From SU London student Alyssa Elias’ blog.
Mother Nature is shaking her fist at all of us polluters, litterers and non-energy conservationists once again.The eruption of the volcano Eyjafjallajokull in Iceland left many SU students stranded in London for the weekend, when many had planned trips to Istanbul and other European destinations.
Although I hadn’t planned to leave, the stress of the dust (or ash cloud) resulting in Thursday’s airline cancellations hadn’t settled. My parents were able to fly to Barcelona Thursday, but by Friday morning, they were reconsidering their European adventure. With a family vacation at stake, my temper was about to erupt almost as much as the volcano.
Despite beautiful weather, the overall mood was cloudy among all of us students. That’s why a trip to the beach in Brighton was ideal.
Brighton’s biggest attraction, and possibly the most unusual, is the Royal Pavilion. Once a farmhouse, this spot was revamped by King George IV while he served as the regent. His father, George III suffered bouts of madness and was determined to be unfit to rule. This escape is more than just a beach house: it’s the most imaginative and exotic of all of the royal family’s homes.
It is a mix of Indian and Chinese architecture. At first glance, it looks like a miniature Taj Mahal. Pictures are forbidden inside the Pavlion, but I was dying to click the shutter button on my camera.
The dragon holding up the dining room chandelier and the Chinese wallpaper and lanterns was unlike anything I’d ever seen before. The lavish carpets and rooms of various optical illusions, using statues and mirrors were magnificent. The music room’s domed ceiling involves a scallop-type design, where the shells get smaller as they get toward the top of the dome. This gives the dome a higher appearance than it actually is.
The royal bedrooms with hidden doors to the toilet and bathroom and large beds were inviting. However, Queen Victoria remarked that it was disappointing that no one could see the beach from the Pavilion. I have to agree.
Brighton’s pier is like Coney Island or I was told, the Jersey Shore, with an English twist. Fish and chips stands dominate the pier. Before you reach any amusement park rides, you’ve already hit about five fish and chips stands. While I’m not a fan of fish, I did eat a vegetable roll and chips. The perfect blend of Chinese and English, almost like the Pavilion.
Although there’s no funnel cake or fried dough, you can find candy floss (cotton candy) and doughnuts. Our tour guide told us to try the doughnuts. To our great pleasure, they were made right in front of our eyes, with no shortage of cinnamon and sugar. At least half a dozen of them later, I was on a sugar high.
The amusement park rides were quite expensive, even during the off season, so we decided to find a rock shop. Brighton rock is a candy that reminds me of peppermint sticks and candy canes. The many flavors include strawberry, daughter and sex maniac.
ALONG THE BEACH
It was relatively cold out, despite the sun. My friends and I decided to walk along the beach. We found an old-fashioned penny arcade, keeping up with the board walk’s nostalgia-inducing amusements. The machines housed creepy puppets and fortune tellers, so we didn’t last more than 30 seconds inside.
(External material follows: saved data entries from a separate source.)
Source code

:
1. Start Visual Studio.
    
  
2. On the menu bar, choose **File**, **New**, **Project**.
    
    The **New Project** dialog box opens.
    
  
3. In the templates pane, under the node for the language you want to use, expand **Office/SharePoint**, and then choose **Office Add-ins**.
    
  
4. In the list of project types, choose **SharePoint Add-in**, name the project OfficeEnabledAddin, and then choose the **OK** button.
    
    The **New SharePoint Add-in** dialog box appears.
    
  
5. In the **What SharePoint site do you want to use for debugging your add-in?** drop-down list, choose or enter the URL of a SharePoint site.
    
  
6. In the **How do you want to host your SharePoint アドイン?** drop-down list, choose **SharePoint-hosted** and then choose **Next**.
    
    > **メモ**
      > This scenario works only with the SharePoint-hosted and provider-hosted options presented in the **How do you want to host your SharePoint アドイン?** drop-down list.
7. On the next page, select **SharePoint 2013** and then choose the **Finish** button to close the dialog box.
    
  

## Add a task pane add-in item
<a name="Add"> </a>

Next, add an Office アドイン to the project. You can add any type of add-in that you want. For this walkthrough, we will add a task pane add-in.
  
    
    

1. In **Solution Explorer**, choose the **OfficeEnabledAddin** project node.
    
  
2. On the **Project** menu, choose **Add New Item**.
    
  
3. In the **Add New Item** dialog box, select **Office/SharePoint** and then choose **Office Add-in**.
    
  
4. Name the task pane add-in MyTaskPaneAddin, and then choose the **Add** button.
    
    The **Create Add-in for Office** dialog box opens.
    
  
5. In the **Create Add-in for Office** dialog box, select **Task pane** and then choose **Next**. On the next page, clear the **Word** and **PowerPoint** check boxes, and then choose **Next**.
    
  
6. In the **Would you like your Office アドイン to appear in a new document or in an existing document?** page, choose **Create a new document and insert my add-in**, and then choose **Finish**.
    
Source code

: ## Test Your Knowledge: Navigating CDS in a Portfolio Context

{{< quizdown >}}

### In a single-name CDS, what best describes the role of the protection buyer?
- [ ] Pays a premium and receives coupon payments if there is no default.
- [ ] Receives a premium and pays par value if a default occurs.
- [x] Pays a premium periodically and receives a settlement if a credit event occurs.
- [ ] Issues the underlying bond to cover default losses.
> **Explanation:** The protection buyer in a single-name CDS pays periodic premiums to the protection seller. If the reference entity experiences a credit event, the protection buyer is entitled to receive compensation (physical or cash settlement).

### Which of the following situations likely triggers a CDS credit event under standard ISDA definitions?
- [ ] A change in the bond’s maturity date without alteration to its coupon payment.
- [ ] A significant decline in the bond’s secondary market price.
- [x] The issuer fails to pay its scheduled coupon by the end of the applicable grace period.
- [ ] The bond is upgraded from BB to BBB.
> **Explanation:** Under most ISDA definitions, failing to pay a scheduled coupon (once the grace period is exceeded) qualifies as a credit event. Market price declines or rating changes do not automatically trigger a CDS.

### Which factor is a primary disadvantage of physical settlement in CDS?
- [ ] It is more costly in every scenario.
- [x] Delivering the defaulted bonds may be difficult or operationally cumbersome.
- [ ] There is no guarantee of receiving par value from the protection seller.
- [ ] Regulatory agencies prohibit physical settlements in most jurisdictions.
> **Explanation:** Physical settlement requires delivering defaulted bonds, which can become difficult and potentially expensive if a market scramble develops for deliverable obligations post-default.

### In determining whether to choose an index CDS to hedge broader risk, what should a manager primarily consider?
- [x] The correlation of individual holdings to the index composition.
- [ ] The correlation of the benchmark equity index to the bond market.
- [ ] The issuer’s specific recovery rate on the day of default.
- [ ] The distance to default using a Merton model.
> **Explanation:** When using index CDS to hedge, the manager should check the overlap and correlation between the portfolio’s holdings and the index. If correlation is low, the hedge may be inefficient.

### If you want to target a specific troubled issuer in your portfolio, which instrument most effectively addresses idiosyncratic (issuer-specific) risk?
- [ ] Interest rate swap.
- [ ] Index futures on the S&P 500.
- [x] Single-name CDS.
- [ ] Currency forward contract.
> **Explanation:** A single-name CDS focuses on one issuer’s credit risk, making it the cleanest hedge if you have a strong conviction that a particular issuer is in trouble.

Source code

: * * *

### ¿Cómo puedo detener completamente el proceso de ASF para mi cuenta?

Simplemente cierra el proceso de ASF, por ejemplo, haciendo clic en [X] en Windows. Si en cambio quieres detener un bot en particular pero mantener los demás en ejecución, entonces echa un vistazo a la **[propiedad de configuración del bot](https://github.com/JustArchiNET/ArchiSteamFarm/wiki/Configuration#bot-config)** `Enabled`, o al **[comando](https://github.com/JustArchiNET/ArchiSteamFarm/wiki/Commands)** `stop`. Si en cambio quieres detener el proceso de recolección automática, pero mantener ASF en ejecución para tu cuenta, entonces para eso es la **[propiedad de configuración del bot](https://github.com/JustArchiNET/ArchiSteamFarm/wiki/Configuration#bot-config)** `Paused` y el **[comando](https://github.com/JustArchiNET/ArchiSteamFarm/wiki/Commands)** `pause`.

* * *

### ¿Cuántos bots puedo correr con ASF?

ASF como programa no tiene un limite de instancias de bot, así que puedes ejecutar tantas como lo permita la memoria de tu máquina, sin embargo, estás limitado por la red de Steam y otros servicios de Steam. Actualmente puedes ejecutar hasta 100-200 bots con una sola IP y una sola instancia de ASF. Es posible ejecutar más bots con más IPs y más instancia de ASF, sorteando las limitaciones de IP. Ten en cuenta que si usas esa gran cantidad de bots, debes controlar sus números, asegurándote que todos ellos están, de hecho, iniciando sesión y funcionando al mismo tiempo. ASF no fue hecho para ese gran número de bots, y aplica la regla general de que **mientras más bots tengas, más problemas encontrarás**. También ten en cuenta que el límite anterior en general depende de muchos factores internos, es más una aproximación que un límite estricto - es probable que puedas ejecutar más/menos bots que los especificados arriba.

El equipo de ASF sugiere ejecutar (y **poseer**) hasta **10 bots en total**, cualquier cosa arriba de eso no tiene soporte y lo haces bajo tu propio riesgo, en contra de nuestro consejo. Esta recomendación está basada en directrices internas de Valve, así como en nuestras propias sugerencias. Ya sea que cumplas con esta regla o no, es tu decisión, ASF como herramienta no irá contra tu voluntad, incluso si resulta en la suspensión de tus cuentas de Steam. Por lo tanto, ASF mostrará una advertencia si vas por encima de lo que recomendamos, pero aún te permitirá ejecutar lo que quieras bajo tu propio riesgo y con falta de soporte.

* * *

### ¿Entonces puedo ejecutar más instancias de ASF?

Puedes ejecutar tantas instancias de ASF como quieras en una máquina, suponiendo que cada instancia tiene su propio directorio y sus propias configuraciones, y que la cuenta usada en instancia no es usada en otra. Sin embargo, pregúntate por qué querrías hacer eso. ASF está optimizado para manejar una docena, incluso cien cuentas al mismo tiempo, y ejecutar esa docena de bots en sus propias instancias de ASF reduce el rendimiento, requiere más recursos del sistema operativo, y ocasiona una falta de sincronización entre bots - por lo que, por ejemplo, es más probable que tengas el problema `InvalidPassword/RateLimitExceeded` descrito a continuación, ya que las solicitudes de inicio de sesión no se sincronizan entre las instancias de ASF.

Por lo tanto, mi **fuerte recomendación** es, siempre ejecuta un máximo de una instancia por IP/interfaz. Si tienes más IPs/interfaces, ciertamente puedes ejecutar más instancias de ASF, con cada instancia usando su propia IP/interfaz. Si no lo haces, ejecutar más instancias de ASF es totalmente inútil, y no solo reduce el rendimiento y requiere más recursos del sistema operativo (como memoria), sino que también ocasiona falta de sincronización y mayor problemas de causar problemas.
Merry-g0-rounds and old ships dot the beach. There were art dealers and jewelry stands, as well. We also saw a degree of X-rated material. There’s a large gay community in Brighton, which doesn’t hide it’s pride. We saw machines dispensing “sexy undies” for a pound.
After picking through postcards, we sat on the beach. There’s no sand in Brighton, only rocks. The pebbles and stones got in our shoes. We wondered how children felt when they were deprived of building sand castles.
With the sun shining and the waves crashing, it was hard to imagine there was volcanic ash thousands of feet high in the atmosphere above us. Even for just a few hours, everyone forgot their troubles and let happy memories of childhood days at the beach carry them away.